(Items listed in a dataset)
--

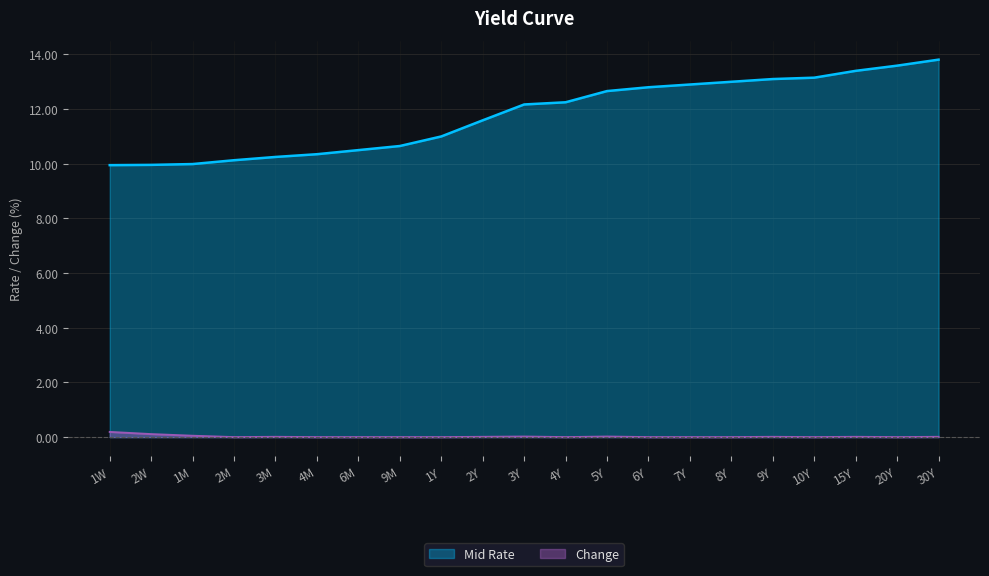

Which category has the highest value in the Change series?

1W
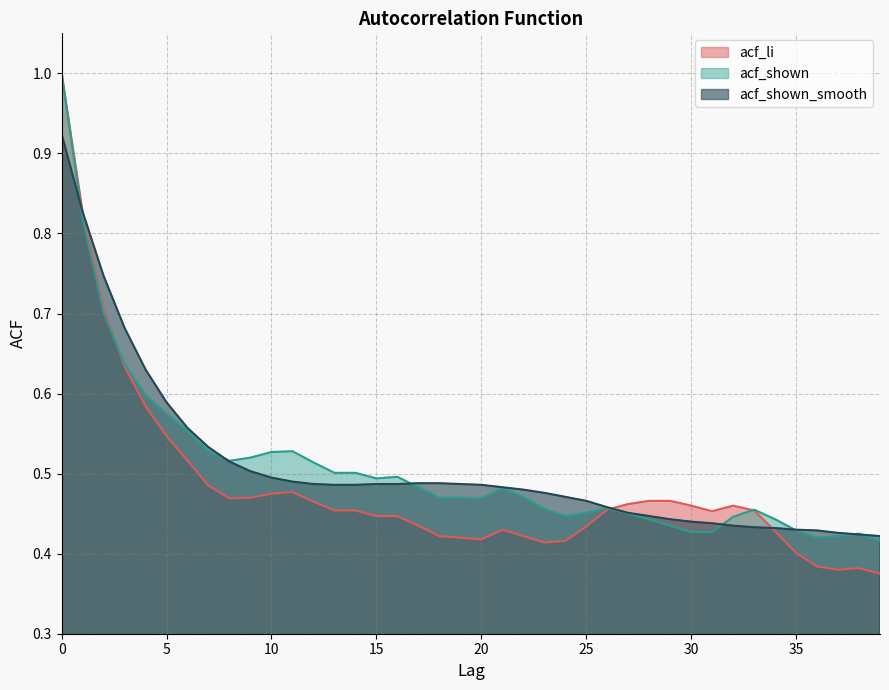

Reading left to right, list all the values displayed in this chart.

acf_li: 1.0	0.8	0.7	0.6	0.6	0.5	0.5	0.5	0.5	0.5	0.5	0.5	0.5	0.5	0.5	0.4	0.4	0.4	0.4	0.4	0.4	0.4	0.4	0.4	0.4	0.4	0.5	0.5	0.5	0.5	0.5	0.5	0.5	0.5	0.4	0.4	0.4	0.4	0.4	0.4
acf_shown: 1.0	0.8	0.7	0.6	0.6	0.6	0.6	0.5	0.5	0.5	0.5	0.5	0.5	0.5	0.5	0.5	0.5	0.5	0.5	0.5	0.5	0.5	0.5	0.5	0.4	0.5	0.5	0.5	0.4	0.4	0.4	0.4	0.4	0.5	0.4	0.4	0.4	0.4	0.4	0.4
acf_shown_smooth: 0.9	0.8	0.7	0.7	0.6	0.6	0.6	0.5	0.5	0.5	0.5	0.5	0.5	0.5	0.5	0.5	0.5	0.5	0.5	0.5	0.5	0.5	0.5	0.5	0.5	0.5	0.5	0.5	0.4	0.4	0.4	0.4	0.4	0.4	0.4	0.4	0.4	0.4	0.4	0.4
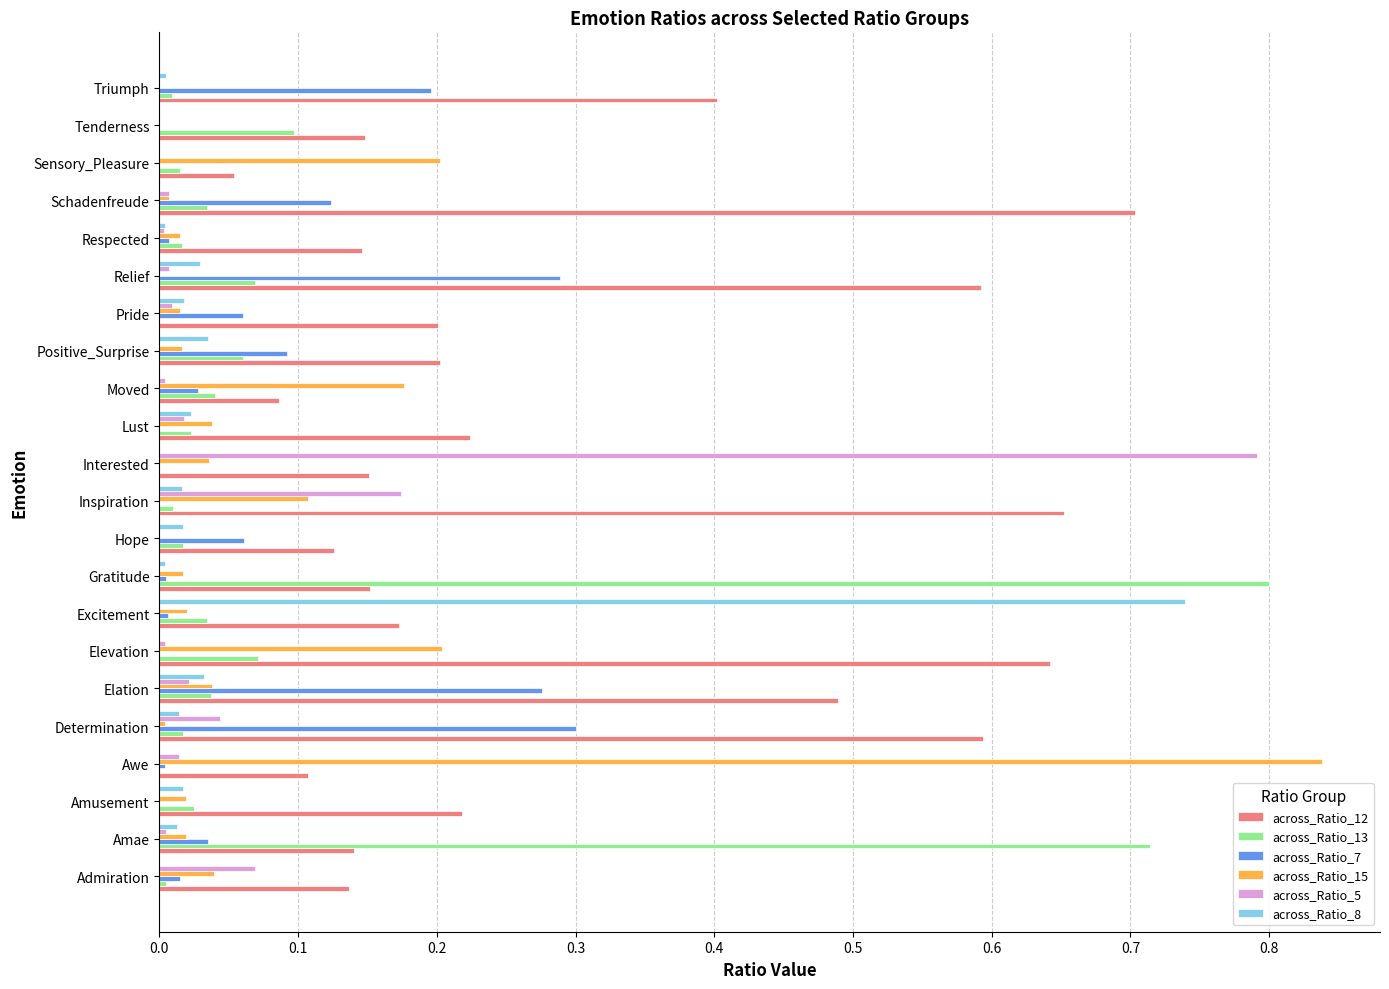

At which category does the chart reach its peak across all series?

Awe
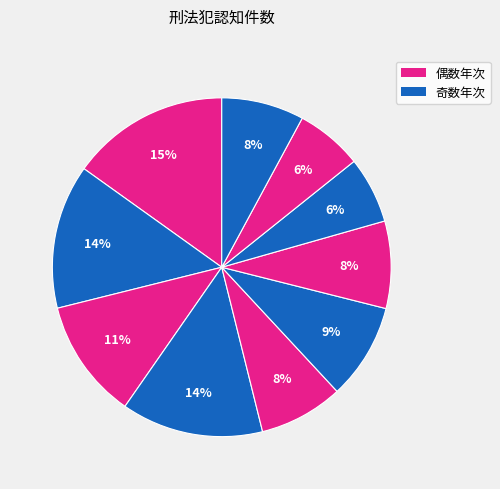

Count the number of slices in the pie.

10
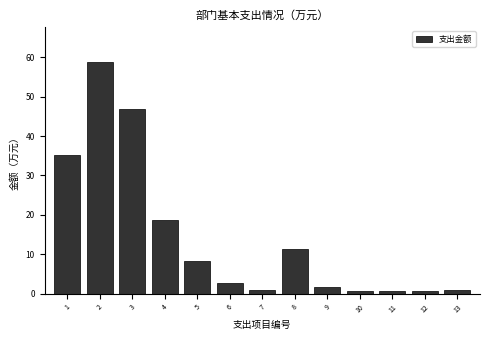

What is the difference between the maximum and minimum values?

58.3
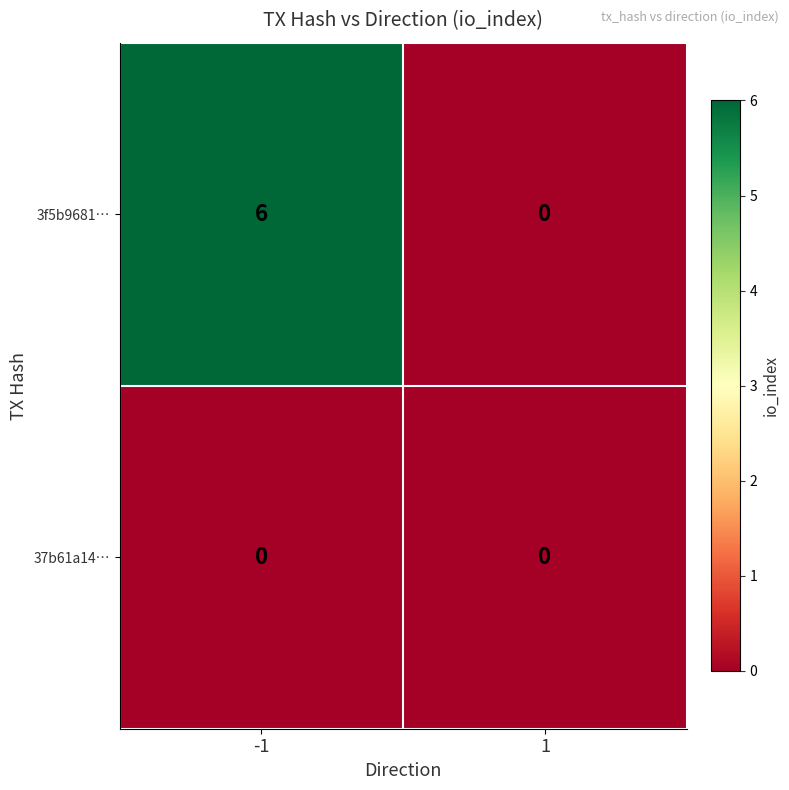

Is it true that 37b61a14… equals 0 at -1?

True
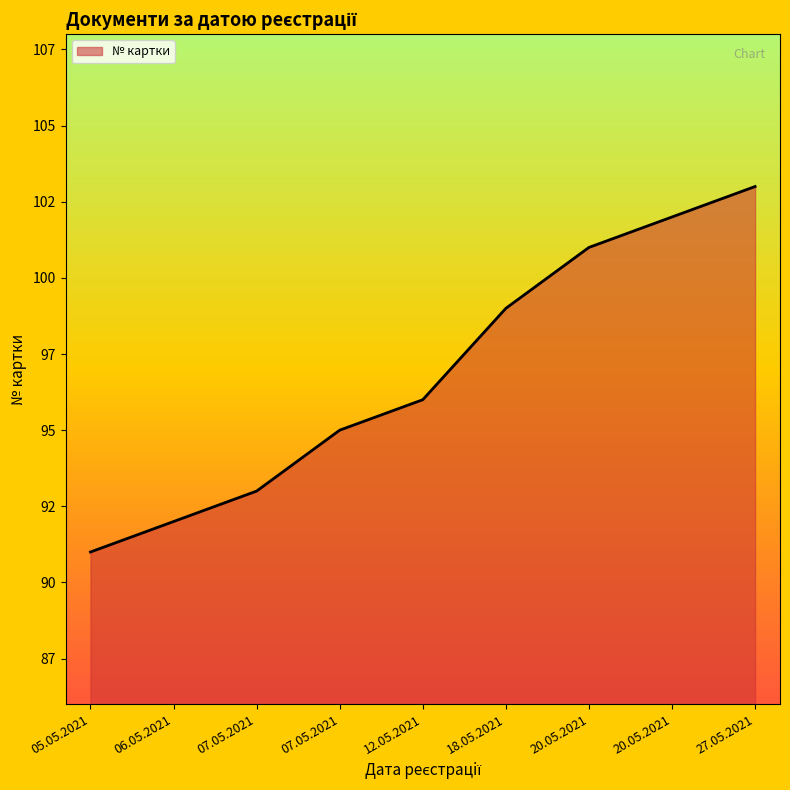

At which category does the chart reach its minimum across all series?

05.05.2021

--

**YOUR OBJECTIVE**
Copy the stretch from the line containing "At which category does the chart reach its peak" through the end of the items word for word. Leave the pictures out of your copy.

**RESPONSE FOR THIS EXERCISE**
At which category does the chart reach its peak across all series?

Awe

Count the number of slices in the pie.

10

What is the difference between the maximum and minimum values?

58.3

Is it true that 37b61a14… equals 0 at -1?

True

At which category does the chart reach its minimum across all series?

05.05.2021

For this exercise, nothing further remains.